Search the data for the word "ring" and copy every line that contains it.

◆ Task data:
○ ○ ○ ○ ○

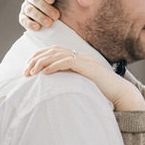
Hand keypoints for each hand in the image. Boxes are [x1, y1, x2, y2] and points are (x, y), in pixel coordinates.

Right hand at [19, 0, 58, 30]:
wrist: (55, 21)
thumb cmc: (61, 8)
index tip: (53, 0)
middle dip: (46, 8)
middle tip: (56, 16)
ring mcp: (25, 7)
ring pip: (29, 9)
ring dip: (40, 17)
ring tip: (49, 24)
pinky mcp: (23, 17)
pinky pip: (23, 20)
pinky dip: (30, 24)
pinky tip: (38, 27)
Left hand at [24, 45, 144, 110]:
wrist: (119, 93)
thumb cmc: (101, 92)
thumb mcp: (81, 84)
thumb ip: (69, 81)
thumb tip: (53, 85)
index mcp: (77, 58)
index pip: (54, 52)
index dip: (39, 57)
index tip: (28, 67)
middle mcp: (80, 56)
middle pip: (53, 50)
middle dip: (36, 59)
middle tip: (25, 70)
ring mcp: (84, 60)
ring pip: (57, 54)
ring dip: (42, 62)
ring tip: (31, 71)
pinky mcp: (87, 66)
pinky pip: (67, 62)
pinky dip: (54, 66)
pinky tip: (45, 72)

○ ○ ○ ○ ○

◆ Solution below:
ring mcp: (25, 7)
ring pip: (29, 9)
ring dip: (40, 17)
ring tip: (49, 24)
ring mcp: (84, 60)
ring pip: (57, 54)
ring dip: (42, 62)
ring tip: (31, 71)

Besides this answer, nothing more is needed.